■ **WHAT YOU ARE ASKED TO DO**:
Return, word for word, the stretch of the forum thread on share margin financing below that runs from "If you are certain" up to and including "aware the consequences.".

■ **READING TEXT**:
Welcome Guest ( Log In | Register )

Outline · [ Standard ] · Linear+

 Share Margin Financing, borrow to play share

views
     
ks3114
post May 19 2009, 01:17 PM

Getting Started
**
Junior Member
90 posts

Joined: Apr 2009


Lets say I pledge 200lots of STAREIT for margin facility. Then I buy more of the same shares with the margin amount. In theory, it will be self sustaining right? ie. dividend will be more than enough to cover interest.

Those margin sifus, how risky do you think this strategy is?
1 = no risk, 10 = Very risky

Thx
ks3114
post May 19 2009, 08:02 PM

Getting Started
**
Junior Member
90 posts

Joined: Apr 2009


QUOTE(aurora97 @ May 19 2009, 05:46 PM)
My thoughts based solely on theory...
Probably in theory yes it might do the trick...

The performance of the Reit counter,
other factors like act of god (entire building got burnt down  doh.gif )
sudden announcement stating no dividend for that year  shocking.gif
negated market volitility,
top ups (margin calls),
Fees/Expenses, cost, losses that you need to finance your purchase,
commitment fees
rollover fees
taxes
commission

etc.....
*
Yeah, agree. There's still lots of other unsystematic risk to consider.

My thinking is that, after deducting the interest from the income return, there's still a spread of 4-6% to account for the risk. Im still unsure whether its worth taking the risk for an extra 4-6% return.
ks3114
post May 19 2009, 10:33 PM

Getting Started
**
Junior Member
90 posts

Joined: Apr 2009


QUOTE(lklatmy @ May 19 2009, 08:59 PM)
If you are certain that the price of the reit will not fall,and the  total yearly distribution will remain or increase,and that interest rate  charged will remain unchanged,then it is worth trying.

But nothing is certain in this world.Also bear in mind that single stock financing is not acceptable to many broking firms.
*
True, I realised MBB has a cap value on some of my shares in my portfolio.


QUOTE(cherroy @ May 19 2009, 09:34 PM)
Yes, this is what we call carry trade.

This is always a risky move. Only do if you afford and dare to take the risk and fully aware the consequences.

■ **DATASET EXTRACT**:
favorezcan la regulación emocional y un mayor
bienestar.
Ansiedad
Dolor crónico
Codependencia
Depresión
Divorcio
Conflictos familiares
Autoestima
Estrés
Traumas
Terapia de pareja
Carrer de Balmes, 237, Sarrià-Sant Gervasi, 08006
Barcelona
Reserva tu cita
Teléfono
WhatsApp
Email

■ **EXPECTED ANSWER**:
If you are certain that the price of the reit will not fall,and the  total yearly distribution will remain or increase,and that interest rate  charged will remain unchanged,then it is worth trying.

But nothing is certain in this world.Also bear in mind that single stock financing is not acceptable to many broking firms.
*
True, I realised MBB has a cap value on some of my shares in my portfolio.


QUOTE(cherroy @ May 19 2009, 09:34 PM)
Yes, this is what we call carry trade.

This is always a risky move. Only do if you afford and dare to take the risk and fully aware the consequences.